*** EXTRACTED ENTRIES Section Begins ***
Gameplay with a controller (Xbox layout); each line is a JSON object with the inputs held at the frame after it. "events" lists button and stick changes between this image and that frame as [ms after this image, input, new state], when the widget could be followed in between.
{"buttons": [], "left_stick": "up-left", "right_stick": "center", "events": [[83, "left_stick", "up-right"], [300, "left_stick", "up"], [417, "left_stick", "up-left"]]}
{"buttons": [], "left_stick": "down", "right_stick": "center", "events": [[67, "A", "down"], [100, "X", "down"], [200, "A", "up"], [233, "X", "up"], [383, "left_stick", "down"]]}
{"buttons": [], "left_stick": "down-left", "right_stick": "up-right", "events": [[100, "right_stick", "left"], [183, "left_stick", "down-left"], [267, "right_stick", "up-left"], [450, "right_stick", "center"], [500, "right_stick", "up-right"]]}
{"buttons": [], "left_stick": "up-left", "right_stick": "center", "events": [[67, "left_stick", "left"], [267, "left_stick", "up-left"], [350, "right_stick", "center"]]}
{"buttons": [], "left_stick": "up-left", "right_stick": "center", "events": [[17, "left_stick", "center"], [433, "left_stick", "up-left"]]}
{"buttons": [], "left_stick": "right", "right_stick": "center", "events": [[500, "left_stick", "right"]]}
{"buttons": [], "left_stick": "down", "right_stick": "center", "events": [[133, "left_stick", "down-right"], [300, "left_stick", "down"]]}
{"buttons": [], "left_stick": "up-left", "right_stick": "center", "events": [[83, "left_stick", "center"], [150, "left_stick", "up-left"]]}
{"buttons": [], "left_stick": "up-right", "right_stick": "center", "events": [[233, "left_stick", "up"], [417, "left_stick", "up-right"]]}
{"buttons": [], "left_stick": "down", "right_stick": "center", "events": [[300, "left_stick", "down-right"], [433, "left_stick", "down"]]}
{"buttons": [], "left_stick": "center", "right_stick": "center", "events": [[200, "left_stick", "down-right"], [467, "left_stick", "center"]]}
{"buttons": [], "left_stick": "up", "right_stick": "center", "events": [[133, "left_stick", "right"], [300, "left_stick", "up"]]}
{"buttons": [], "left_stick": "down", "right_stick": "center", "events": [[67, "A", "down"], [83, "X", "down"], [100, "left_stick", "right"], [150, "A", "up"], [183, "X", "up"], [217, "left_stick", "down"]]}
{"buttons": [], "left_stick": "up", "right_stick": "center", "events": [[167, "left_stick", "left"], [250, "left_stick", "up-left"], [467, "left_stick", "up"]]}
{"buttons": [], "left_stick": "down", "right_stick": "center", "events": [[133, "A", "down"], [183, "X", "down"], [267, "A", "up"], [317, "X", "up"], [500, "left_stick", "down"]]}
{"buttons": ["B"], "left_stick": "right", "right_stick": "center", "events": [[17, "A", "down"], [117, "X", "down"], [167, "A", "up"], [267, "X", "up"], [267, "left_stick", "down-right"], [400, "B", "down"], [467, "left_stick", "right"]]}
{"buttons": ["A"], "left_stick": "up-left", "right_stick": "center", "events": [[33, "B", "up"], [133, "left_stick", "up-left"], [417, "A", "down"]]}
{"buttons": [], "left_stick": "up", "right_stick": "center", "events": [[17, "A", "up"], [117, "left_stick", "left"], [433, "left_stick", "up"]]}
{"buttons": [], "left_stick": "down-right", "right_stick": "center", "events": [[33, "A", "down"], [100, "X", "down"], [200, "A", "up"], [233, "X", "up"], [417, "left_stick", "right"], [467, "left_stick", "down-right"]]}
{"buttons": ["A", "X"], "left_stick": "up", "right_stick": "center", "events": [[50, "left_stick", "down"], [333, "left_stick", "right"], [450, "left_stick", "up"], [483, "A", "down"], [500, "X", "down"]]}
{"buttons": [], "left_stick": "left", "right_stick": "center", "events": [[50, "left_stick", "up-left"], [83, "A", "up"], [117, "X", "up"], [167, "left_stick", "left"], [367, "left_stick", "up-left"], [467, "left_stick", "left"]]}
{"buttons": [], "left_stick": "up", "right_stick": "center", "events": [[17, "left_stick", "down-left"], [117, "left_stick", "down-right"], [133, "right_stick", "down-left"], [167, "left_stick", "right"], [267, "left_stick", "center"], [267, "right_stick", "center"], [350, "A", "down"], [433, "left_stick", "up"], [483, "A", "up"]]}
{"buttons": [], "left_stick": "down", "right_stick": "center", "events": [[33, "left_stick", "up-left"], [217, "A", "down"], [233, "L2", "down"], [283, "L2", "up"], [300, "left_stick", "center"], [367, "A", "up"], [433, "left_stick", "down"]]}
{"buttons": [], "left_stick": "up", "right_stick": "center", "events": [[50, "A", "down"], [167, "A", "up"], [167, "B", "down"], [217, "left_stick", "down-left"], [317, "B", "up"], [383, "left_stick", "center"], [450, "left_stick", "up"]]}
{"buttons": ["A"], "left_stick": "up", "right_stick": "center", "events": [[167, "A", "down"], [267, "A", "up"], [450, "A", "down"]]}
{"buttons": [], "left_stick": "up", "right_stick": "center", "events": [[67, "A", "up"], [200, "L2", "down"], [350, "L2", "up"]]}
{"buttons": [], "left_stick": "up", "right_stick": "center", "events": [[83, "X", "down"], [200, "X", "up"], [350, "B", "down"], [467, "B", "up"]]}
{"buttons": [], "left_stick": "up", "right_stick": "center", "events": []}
*** EXTRACTED ENTRIES Section Ends ***
* _REQUIREMENT_: Please give the data again in full, exactly as written.

* _OUTPUT OF THE EXERCISE_:
Gameplay with a controller (Xbox layout); each line is a JSON object with the inputs held at the frame after it. "events" lists button and stick changes between this image and that frame as [ms after this image, input, new state], when the widget could be followed in between.
{"buttons": [], "left_stick": "up-left", "right_stick": "center", "events": [[83, "left_stick", "up-right"], [300, "left_stick", "up"], [417, "left_stick", "up-left"]]}
{"buttons": [], "left_stick": "down", "right_stick": "center", "events": [[67, "A", "down"], [100, "X", "down"], [200, "A", "up"], [233, "X", "up"], [383, "left_stick", "down"]]}
{"buttons": [], "left_stick": "down-left", "right_stick": "up-right", "events": [[100, "right_stick", "left"], [183, "left_stick", "down-left"], [267, "right_stick", "up-left"], [450, "right_stick", "center"], [500, "right_stick", "up-right"]]}
{"buttons": [], "left_stick": "up-left", "right_stick": "center", "events": [[67, "left_stick", "left"], [267, "left_stick", "up-left"], [350, "right_stick", "center"]]}
{"buttons": [], "left_stick": "up-left", "right_stick": "center", "events": [[17, "left_stick", "center"], [433, "left_stick", "up-left"]]}
{"buttons": [], "left_stick": "right", "right_stick": "center", "events": [[500, "left_stick", "right"]]}
{"buttons": [], "left_stick": "down", "right_stick": "center", "events": [[133, "left_stick", "down-right"], [300, "left_stick", "down"]]}
{"buttons": [], "left_stick": "up-left", "right_stick": "center", "events": [[83, "left_stick", "center"], [150, "left_stick", "up-left"]]}
{"buttons": [], "left_stick": "up-right", "right_stick": "center", "events": [[233, "left_stick", "up"], [417, "left_stick", "up-right"]]}
{"buttons": [], "left_stick": "down", "right_stick": "center", "events": [[300, "left_stick", "down-right"], [433, "left_stick", "down"]]}
{"buttons": [], "left_stick": "center", "right_stick": "center", "events": [[200, "left_stick", "down-right"], [467, "left_stick", "center"]]}
{"buttons": [], "left_stick": "up", "right_stick": "center", "events": [[133, "left_stick", "right"], [300, "left_stick", "up"]]}
{"buttons": [], "left_stick": "down", "right_stick": "center", "events": [[67, "A", "down"], [83, "X", "down"], [100, "left_stick", "right"], [150, "A", "up"], [183, "X", "up"], [217, "left_stick", "down"]]}
{"buttons": [], "left_stick": "up", "right_stick": "center", "events": [[167, "left_stick", "left"], [250, "left_stick", "up-left"], [467, "left_stick", "up"]]}
{"buttons": [], "left_stick": "down", "right_stick": "center", "events": [[133, "A", "down"], [183, "X", "down"], [267, "A", "up"], [317, "X", "up"], [500, "left_stick", "down"]]}
{"buttons": ["B"], "left_stick": "right", "right_stick": "center", "events": [[17, "A", "down"], [117, "X", "down"], [167, "A", "up"], [267, "X", "up"], [267, "left_stick", "down-right"], [400, "B", "down"], [467, "left_stick", "right"]]}
{"buttons": ["A"], "left_stick": "up-left", "right_stick": "center", "events": [[33, "B", "up"], [133, "left_stick", "up-left"], [417, "A", "down"]]}
{"buttons": [], "left_stick": "up", "right_stick": "center", "events": [[17, "A", "up"], [117, "left_stick", "left"], [433, "left_stick", "up"]]}
{"buttons": [], "left_stick": "down-right", "right_stick": "center", "events": [[33, "A", "down"], [100, "X", "down"], [200, "A", "up"], [233, "X", "up"], [417, "left_stick", "right"], [467, "left_stick", "down-right"]]}
{"buttons": ["A", "X"], "left_stick": "up", "right_stick": "center", "events": [[50, "left_stick", "down"], [333, "left_stick", "right"], [450, "left_stick", "up"], [483, "A", "down"], [500, "X", "down"]]}
{"buttons": [], "left_stick": "left", "right_stick": "center", "events": [[50, "left_stick", "up-left"], [83, "A", "up"], [117, "X", "up"], [167, "left_stick", "left"], [367, "left_stick", "up-left"], [467, "left_stick", "left"]]}
{"buttons": [], "left_stick": "up", "right_stick": "center", "events": [[17, "left_stick", "down-left"], [117, "left_stick", "down-right"], [133, "right_stick", "down-left"], [167, "left_stick", "right"], [267, "left_stick", "center"], [267, "right_stick", "center"], [350, "A", "down"], [433, "left_stick", "up"], [483, "A", "up"]]}
{"buttons": [], "left_stick": "down", "right_stick": "center", "events": [[33, "left_stick", "up-left"], [217, "A", "down"], [233, "L2", "down"], [283, "L2", "up"], [300, "left_stick", "center"], [367, "A", "up"], [433, "left_stick", "down"]]}
{"buttons": [], "left_stick": "up", "right_stick": "center", "events": [[50, "A", "down"], [167, "A", "up"], [167, "B", "down"], [217, "left_stick", "down-left"], [317, "B", "up"], [383, "left_stick", "center"], [450, "left_stick", "up"]]}
{"buttons": ["A"], "left_stick": "up", "right_stick": "center", "events": [[167, "A", "down"], [267, "A", "up"], [450, "A", "down"]]}
{"buttons": [], "left_stick": "up", "right_stick": "center", "events": [[67, "A", "up"], [200, "L2", "down"], [350, "L2", "up"]]}
{"buttons": [], "left_stick": "up", "right_stick": "center", "events": [[83, "X", "down"], [200, "X", "up"], [350, "B", "down"], [467, "B", "up"]]}
{"buttons": [], "left_stick": "up", "right_stick": "center", "events": []}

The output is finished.